The biggest concern is that pregnant women infected with Zika could spread the disease to their unborn child. While the Zika virus rarely results in hospitalization or death, the biggest concern is the virus’s possible link to microcephaly, a condition that causes babies to be born with unusually small heads.
It is the height of mosquito season in Texas and health officials are encouraging residents to reduce mosquito breeding sites by:
- Routinely dump standing water on their property
- Overturn all small containers holding liquid
- Dispose of any trash or debris that can contain small amounts of water
“In my opinion, it’s not all about hardware and hiring professionals to go out and spray,” said Texas Department of State Health Services (DSHS) Commissioner Dr.
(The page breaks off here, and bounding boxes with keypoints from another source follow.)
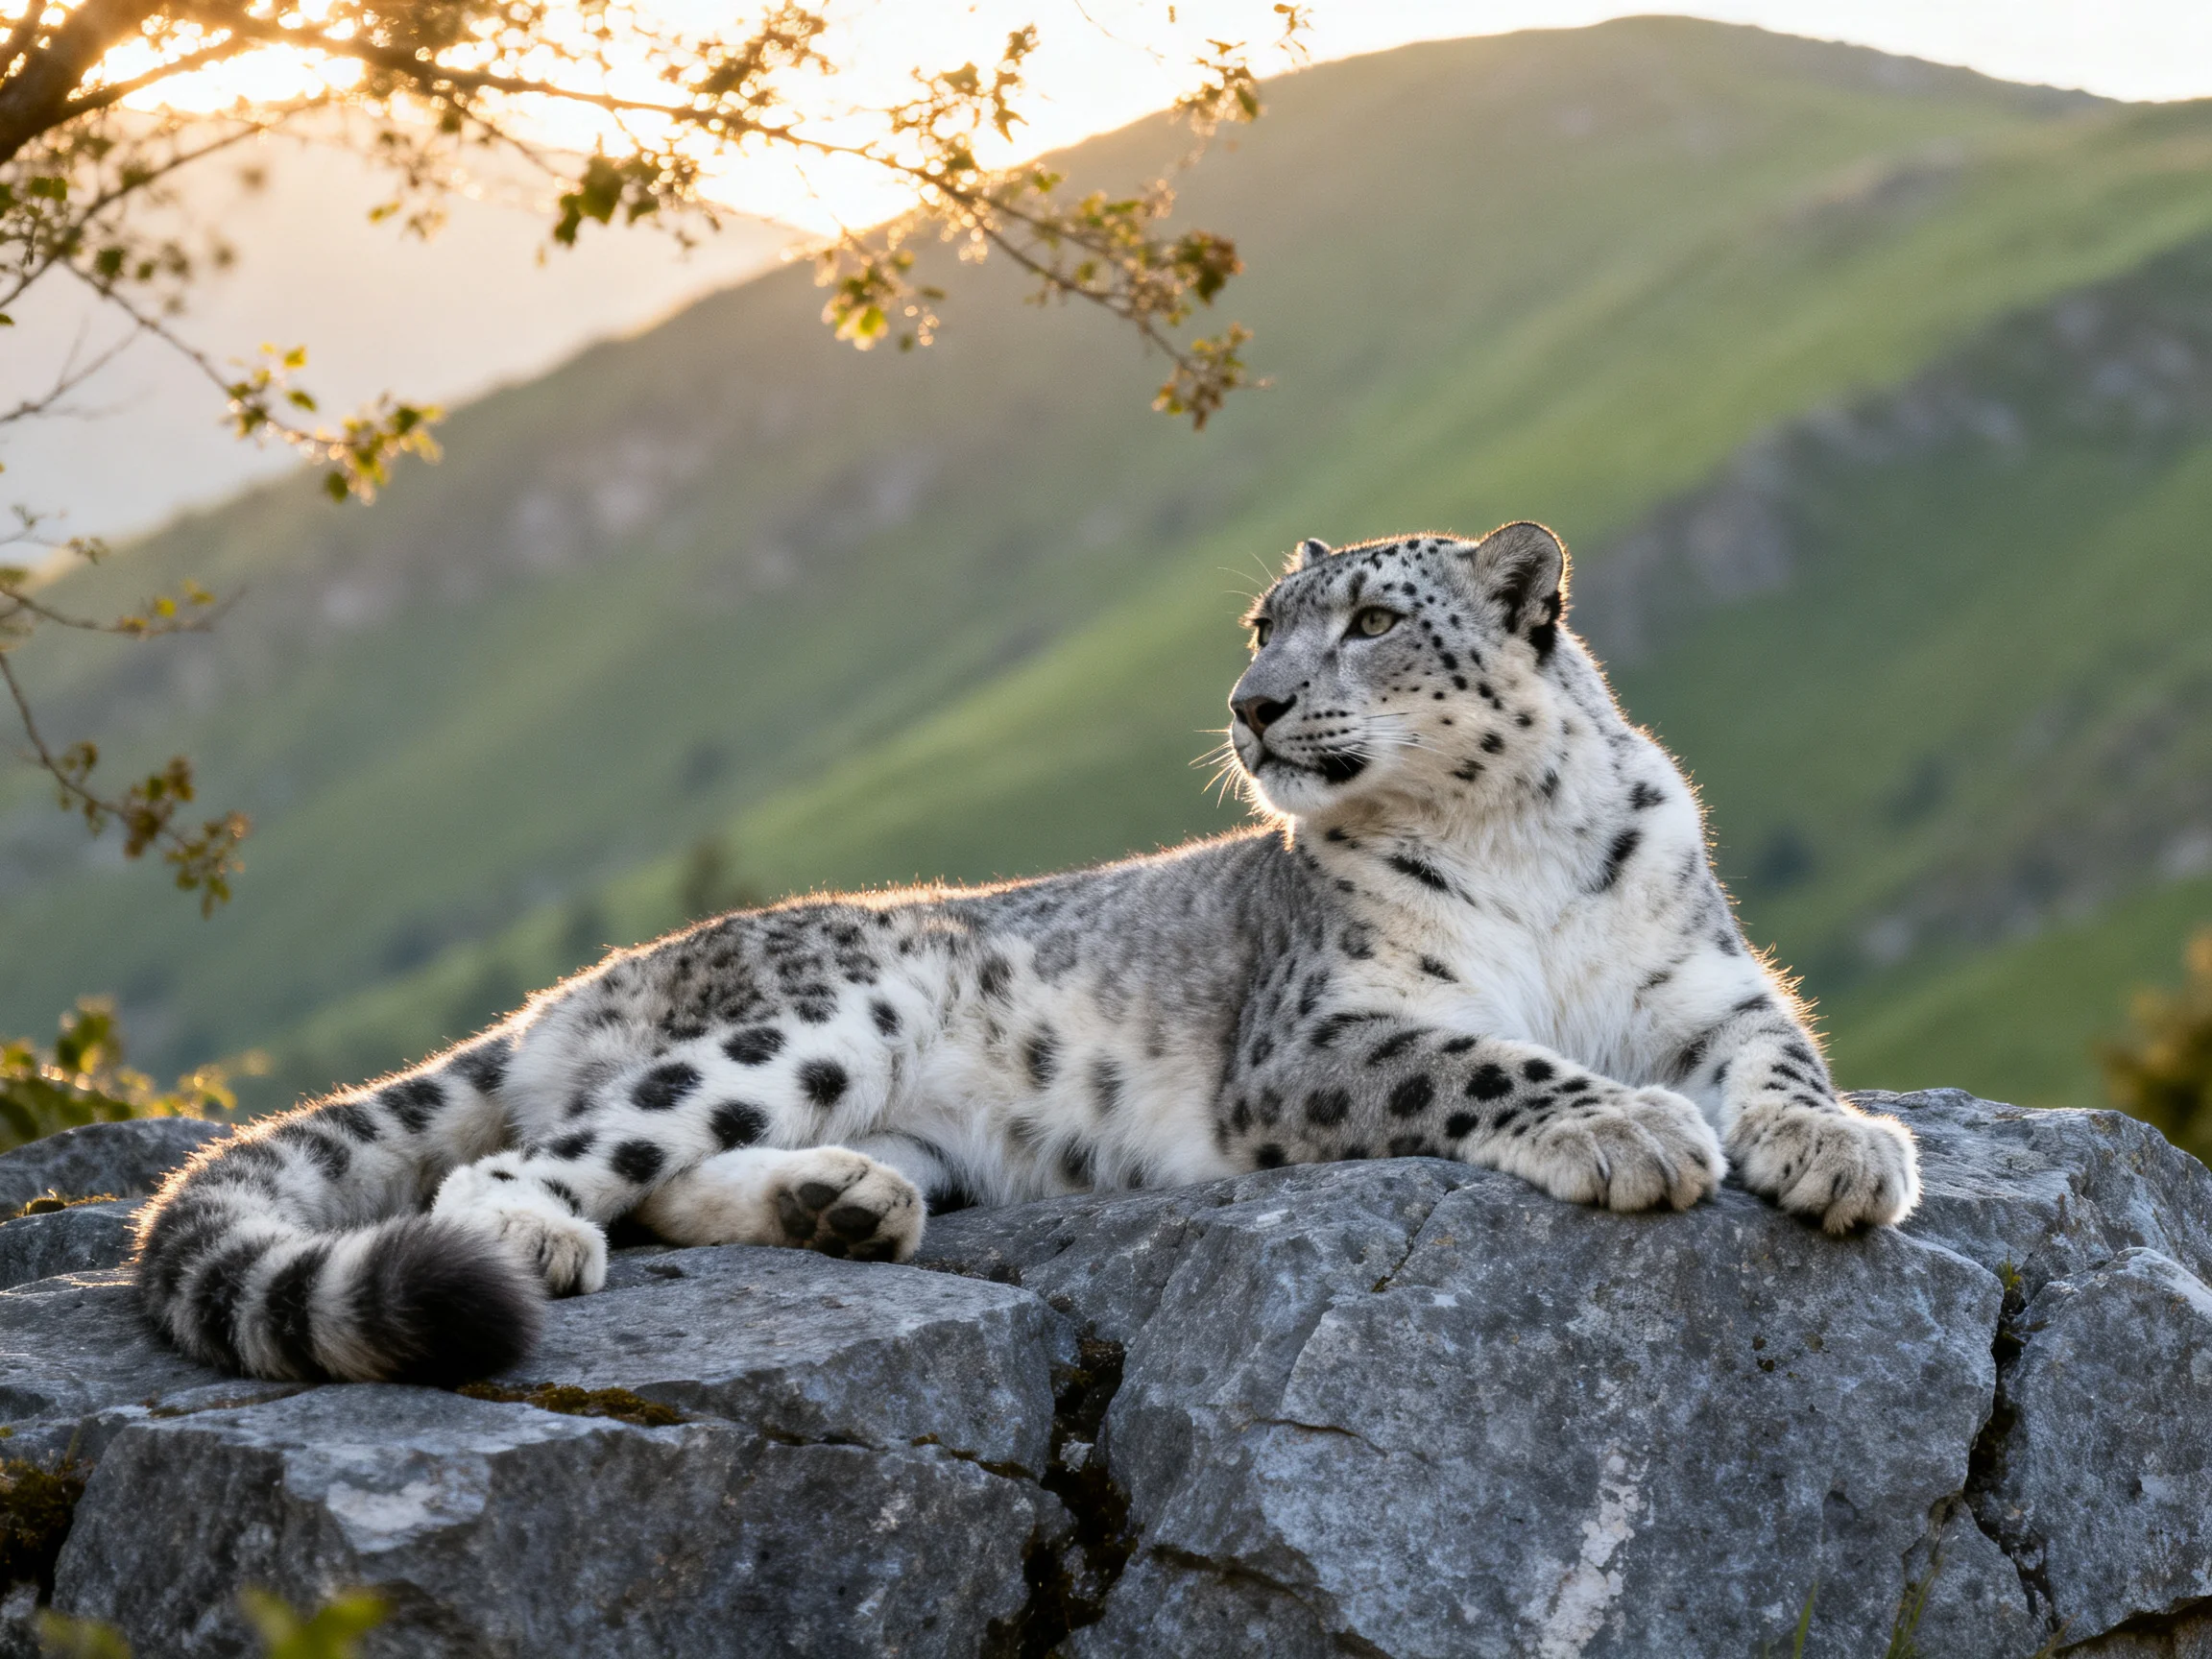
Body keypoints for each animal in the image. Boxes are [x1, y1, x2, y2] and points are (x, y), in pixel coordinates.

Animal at [136, 521, 1919, 1383]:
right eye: (1260, 625)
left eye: (1367, 621)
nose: (1250, 706)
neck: (1520, 851)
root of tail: (581, 982)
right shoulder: (1322, 1032)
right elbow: (1488, 1057)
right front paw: (1629, 1131)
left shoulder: (1705, 980)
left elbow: (1777, 1060)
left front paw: (1839, 1153)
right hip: (821, 1015)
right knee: (539, 1155)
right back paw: (538, 1241)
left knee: (666, 1170)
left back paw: (844, 1203)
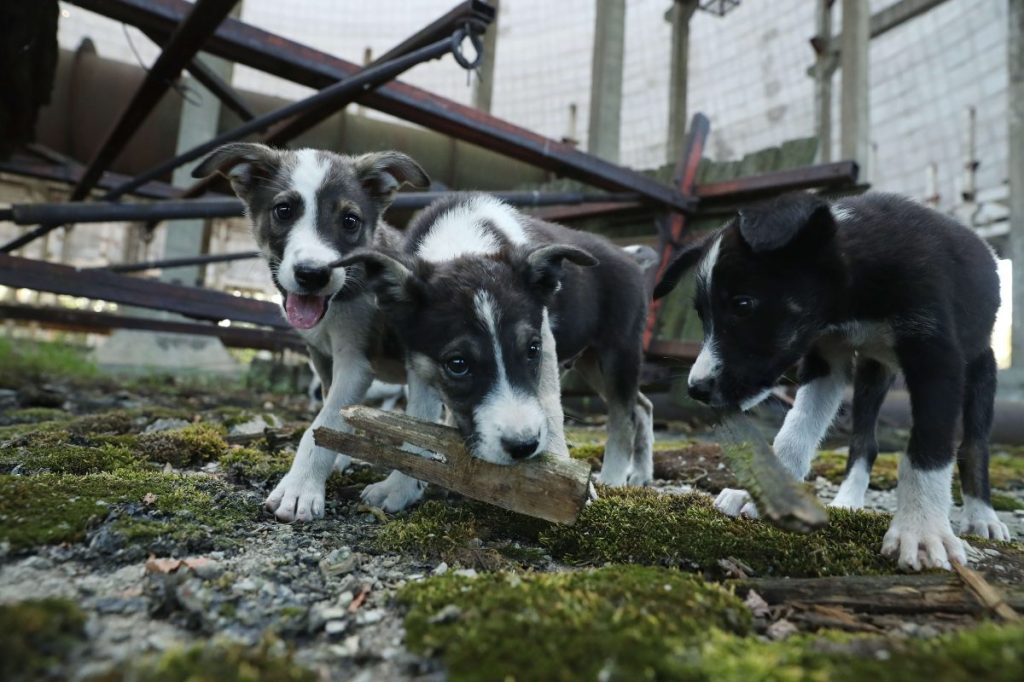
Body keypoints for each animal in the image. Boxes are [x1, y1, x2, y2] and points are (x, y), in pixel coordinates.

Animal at [192, 140, 428, 518]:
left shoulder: (355, 362)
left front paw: (300, 488)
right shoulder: (322, 357)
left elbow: (321, 425)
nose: (313, 274)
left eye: (350, 221)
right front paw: (337, 458)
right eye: (283, 211)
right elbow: (334, 417)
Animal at [655, 189, 1007, 569]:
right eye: (702, 315)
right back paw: (849, 500)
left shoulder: (937, 359)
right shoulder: (826, 357)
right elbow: (796, 430)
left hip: (980, 366)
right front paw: (771, 493)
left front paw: (922, 531)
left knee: (974, 445)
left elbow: (929, 448)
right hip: (872, 371)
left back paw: (982, 515)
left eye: (743, 304)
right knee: (864, 442)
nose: (697, 389)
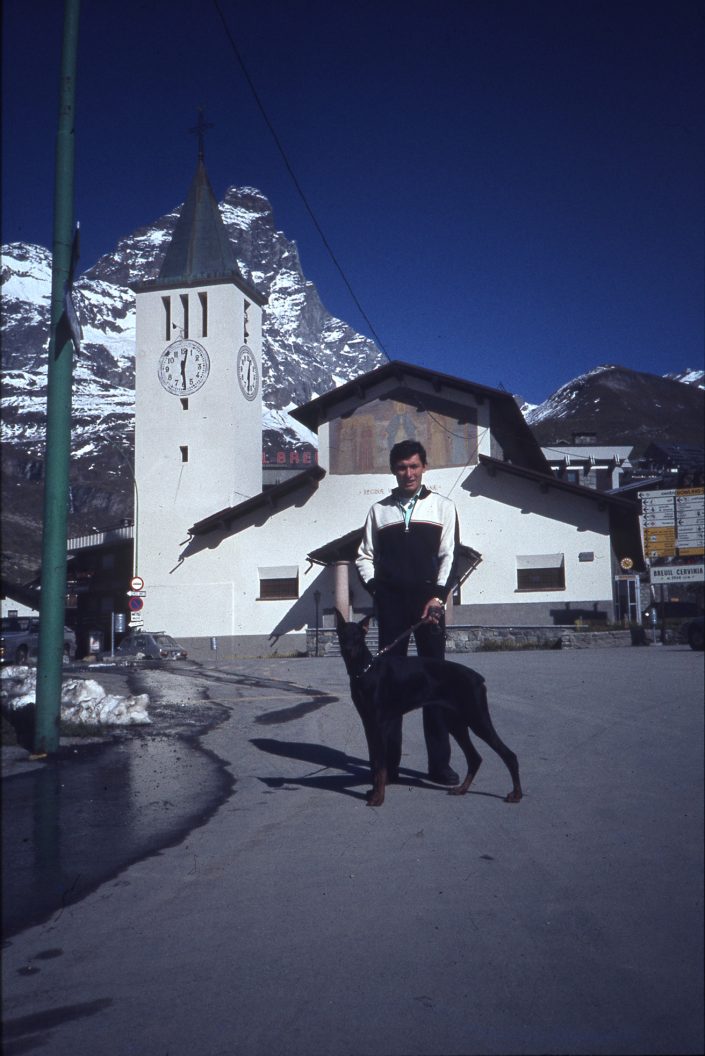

John Hellerstedt told Texas Magazine. “A lot of it is leadership and getting out into communities and faith-based organizations, service organizations in those communities, to get out there and help their neighbors … and make people aware of just how powerful and effective these very simple measures are that they can undertake.”
Aedes aegypti, the mosquito blamed for the Zika outbreak linked to birth defects in Brazil, can be found in the southern U.S. from Florida to California. Another carrier is the Asian tiger mosquito, Aedes albopictus, which has a more northerly range that includes cities such as Chicago and New York.